▸ Consignes de l'exercice:
[a] Reproduisez, dans l'extrait sur la décentralisation et les élites, tout ce qui va de « Les Hommes causes » jusqu'à « nos détriments ? ».
[b] Poursuivez l'extrait sur la décentralisation et les élites à partir de sa dernière phrase.

▸ Extrait choisi:
Qui plus est, alors que la Constitution nous assure d’un État unitaire Décentralisé, que des Décrets matérialisent à un rythme hyper poussif ; que le Développement participatif s’ancre avec forces et Décrets, qu’est ce qui fonde légalement votre apparition avec vos pairs comme des extra-terrestres dans tout ce paysage juridique? Ça fait désordre cher parent. On se retrouve donc avec une scène où des Hommes sont au-dessus des Lois.

Dans cette jungle quel Développement prétendez-vous assurer ? De quelles concertations parlez-vous sans la moindre implication des élus locaux et de la société civile ? État parallèle, Gouvernance parallèle, gouvernance des Hommes-Fort, agonie des Institutions !

Les Hommes causes et complices des malheurs indicibles du septentrion deviendraient ils par la force de l’effraction des solutions ? Ou alors vous proclamez la mort de l’implication au développement de la société pour proclamer un bonheur sous le magistère très éclairé des « élites » ? Cette caste sociale créer de toutes pièces pour assurer les privilèges du colon en Afrique comme c’est si bien fait avec tous ces privilèges octroyés aux « investisseurs étrangers » qui nous ravagent toutes nos terres à des fins d’exploitations minières et sous le couverts des réserves foncières que vous les mêmes “élites” constituez pour leur bénéfice et à nos détriments ?

▸ Matériel d'étude:
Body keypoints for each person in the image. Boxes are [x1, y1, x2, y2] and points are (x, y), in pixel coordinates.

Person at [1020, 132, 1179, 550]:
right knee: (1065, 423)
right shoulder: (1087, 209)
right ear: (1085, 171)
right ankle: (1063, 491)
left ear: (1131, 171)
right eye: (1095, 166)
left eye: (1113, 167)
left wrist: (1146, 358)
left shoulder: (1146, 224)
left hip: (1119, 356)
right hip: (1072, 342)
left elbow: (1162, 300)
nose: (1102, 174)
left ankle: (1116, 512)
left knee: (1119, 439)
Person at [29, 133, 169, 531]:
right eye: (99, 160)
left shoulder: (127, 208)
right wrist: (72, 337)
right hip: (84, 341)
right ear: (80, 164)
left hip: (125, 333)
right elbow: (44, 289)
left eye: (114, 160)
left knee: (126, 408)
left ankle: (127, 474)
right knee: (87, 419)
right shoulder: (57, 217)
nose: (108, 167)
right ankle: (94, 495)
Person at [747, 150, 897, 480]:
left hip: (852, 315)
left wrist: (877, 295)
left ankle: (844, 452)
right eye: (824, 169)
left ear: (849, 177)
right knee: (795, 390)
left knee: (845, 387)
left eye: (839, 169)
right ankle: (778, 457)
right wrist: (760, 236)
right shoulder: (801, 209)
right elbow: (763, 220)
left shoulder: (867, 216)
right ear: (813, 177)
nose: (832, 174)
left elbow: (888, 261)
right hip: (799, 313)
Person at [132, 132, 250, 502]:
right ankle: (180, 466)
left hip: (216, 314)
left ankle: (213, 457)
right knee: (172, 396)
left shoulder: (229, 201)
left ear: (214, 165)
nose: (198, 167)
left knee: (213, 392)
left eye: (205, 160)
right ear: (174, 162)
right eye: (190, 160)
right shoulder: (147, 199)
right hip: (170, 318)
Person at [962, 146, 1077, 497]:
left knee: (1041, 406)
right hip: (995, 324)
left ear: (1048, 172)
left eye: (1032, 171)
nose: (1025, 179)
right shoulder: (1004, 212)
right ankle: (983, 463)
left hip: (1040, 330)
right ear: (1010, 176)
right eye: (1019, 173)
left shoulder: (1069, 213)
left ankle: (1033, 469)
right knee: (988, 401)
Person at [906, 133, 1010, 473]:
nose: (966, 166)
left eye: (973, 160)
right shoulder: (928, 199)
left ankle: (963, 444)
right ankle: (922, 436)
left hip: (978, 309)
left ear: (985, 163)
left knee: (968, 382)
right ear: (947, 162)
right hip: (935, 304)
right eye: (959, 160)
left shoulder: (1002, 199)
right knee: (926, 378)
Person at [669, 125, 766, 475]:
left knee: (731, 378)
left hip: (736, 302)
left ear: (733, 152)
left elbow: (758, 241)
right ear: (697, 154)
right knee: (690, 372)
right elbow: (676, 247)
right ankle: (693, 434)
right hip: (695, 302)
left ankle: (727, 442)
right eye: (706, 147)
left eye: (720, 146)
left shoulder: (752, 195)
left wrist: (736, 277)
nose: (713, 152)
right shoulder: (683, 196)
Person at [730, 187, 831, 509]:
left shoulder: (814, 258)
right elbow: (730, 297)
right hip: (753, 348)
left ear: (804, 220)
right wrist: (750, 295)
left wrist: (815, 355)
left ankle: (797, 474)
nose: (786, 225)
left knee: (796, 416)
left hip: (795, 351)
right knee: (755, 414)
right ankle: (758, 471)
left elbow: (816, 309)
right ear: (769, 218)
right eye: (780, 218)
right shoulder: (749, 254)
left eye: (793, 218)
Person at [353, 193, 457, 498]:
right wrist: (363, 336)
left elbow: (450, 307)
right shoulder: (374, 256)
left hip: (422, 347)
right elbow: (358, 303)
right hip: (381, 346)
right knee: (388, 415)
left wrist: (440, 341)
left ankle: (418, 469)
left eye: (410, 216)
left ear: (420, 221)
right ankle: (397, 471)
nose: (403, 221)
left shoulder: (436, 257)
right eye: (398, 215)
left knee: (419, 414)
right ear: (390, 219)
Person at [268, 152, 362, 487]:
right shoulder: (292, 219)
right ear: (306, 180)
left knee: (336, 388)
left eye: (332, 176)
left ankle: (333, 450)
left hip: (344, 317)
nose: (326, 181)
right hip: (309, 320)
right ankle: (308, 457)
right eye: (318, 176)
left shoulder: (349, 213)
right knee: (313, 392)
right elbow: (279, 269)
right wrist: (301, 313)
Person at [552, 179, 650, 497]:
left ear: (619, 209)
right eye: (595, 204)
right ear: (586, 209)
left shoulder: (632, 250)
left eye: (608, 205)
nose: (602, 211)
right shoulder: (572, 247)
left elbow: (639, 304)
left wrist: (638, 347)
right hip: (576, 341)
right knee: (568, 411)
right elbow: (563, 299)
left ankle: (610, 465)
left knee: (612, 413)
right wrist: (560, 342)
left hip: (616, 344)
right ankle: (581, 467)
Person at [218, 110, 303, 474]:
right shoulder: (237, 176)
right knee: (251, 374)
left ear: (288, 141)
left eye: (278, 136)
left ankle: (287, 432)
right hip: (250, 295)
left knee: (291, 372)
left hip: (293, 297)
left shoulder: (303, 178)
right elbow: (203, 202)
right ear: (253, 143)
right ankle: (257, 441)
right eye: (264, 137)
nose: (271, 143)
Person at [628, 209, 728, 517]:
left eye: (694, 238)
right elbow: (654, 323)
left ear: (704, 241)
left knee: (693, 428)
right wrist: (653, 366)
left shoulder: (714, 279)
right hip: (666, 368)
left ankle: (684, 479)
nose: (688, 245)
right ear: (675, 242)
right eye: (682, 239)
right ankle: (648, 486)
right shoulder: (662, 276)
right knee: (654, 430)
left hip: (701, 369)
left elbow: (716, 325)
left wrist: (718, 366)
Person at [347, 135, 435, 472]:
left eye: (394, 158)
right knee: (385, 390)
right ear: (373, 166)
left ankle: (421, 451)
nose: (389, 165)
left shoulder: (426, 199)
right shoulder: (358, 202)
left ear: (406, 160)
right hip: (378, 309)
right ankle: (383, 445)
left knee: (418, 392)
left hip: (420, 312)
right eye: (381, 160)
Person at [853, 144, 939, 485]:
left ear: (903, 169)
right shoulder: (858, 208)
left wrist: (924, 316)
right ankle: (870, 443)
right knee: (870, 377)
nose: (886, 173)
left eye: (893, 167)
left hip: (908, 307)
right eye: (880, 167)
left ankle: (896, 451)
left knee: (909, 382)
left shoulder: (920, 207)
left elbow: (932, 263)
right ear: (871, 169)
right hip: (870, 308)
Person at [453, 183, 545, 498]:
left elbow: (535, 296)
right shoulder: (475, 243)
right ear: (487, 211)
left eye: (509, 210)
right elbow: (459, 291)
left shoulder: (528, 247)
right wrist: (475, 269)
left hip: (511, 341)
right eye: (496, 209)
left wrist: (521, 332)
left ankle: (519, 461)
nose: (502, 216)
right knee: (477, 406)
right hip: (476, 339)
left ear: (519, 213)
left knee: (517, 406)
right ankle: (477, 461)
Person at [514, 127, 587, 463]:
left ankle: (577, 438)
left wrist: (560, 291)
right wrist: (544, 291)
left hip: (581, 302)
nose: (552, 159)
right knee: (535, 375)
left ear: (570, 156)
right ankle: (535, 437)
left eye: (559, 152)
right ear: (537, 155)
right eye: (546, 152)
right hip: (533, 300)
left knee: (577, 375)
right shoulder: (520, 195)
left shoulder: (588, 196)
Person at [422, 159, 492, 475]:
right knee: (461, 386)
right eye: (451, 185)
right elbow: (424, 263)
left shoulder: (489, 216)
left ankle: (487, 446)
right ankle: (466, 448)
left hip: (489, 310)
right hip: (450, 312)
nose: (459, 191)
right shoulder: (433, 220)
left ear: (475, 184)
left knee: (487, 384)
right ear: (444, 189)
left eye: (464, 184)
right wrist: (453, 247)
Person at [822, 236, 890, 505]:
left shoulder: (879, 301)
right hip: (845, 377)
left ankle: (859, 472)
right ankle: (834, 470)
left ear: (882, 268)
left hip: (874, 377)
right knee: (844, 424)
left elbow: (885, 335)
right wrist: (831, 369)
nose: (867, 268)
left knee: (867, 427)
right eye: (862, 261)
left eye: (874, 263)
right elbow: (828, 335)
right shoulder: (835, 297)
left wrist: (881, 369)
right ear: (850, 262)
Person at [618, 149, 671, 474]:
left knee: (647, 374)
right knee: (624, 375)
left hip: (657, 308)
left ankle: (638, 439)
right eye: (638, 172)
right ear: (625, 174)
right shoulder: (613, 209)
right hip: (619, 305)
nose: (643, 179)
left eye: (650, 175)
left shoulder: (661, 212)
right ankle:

▸ Résultats:
[a]
Les Hommes causes et complices des malheurs indicibles du septentrion deviendraient ils par la force de l’effraction des solutions ? Ou alors vous proclamez la mort de l’implication au développement de la société pour proclamer un bonheur sous le magistère très éclairé des « élites » ? Cette caste sociale créer de toutes pièces pour assurer les privilèges du colon en Afrique comme c’est si bien fait avec tous ces privilèges octroyés aux « investisseurs étrangers » qui nous ravagent toutes nos terres à des fins d’exploitations minières et sous le couverts des réserves foncières que vous les mêmes “élites” constituez pour leur bénéfice et à nos détriments ?

[b]
Avez-vous entendu parler des réserves foncières dans l’Adamaoua, cher aîné ? Avez-vous entendu parler des réserves foncières dans le Nord et l’Extrême-Nord, des exploitations sauvages des minerais, cher parent ? Ce sont pourtant là quelques actions très fortes émanant de vous les « élites » qui nous appauvrissent et nous condamnent à une misère et une mort face à laquelle la peur de vous n’est rien!

Monsieur Yaouba Abdoulaye, cher aîné, cher parent. Nous apprenons de la même tribune de vos expressions que 1005 membres de Boko Haram se sont rendus aux autorités camerounaises. C’est ici un autre indicateur plus fort que biens de concepts savants infusés à Bretton Woods ou je ne sais où.

 

 

Comment expliquez-vous que des milliers et des milliers de camerounais aient rejoint les sirènes sanglantes et fratricides de la secte terroriste Boko Haram ? Qu’est ce qui les a motivés à prendre les armes contre leur Patrie, contre leurs propres parents ? Mais à vous, cher aîné, on demandera simplement de savoir où se sont évanouis les chapelets de « plans d’urgence »,   de plans de ceci et de cela ? La Gouvernance donc !

Ne pensez pas que le septentrion tout comme le pays soit un habitacle de bourricots qui ont un besoin chronique de riz à l’huile de sardine et de nattes de vos dons à la charité trop bien mesquine. Avec de la bonne gouvernance, un climat des affaires assainit, les populations par des élans endogènes répercutés pour partie à travers les élus qu’ils vont librement choisir et pour partie portés par eux-mêmes vont très bien s’en sortir. Ne vous donnez pas autant d’importance. Vous en avez eu, et on en souffre.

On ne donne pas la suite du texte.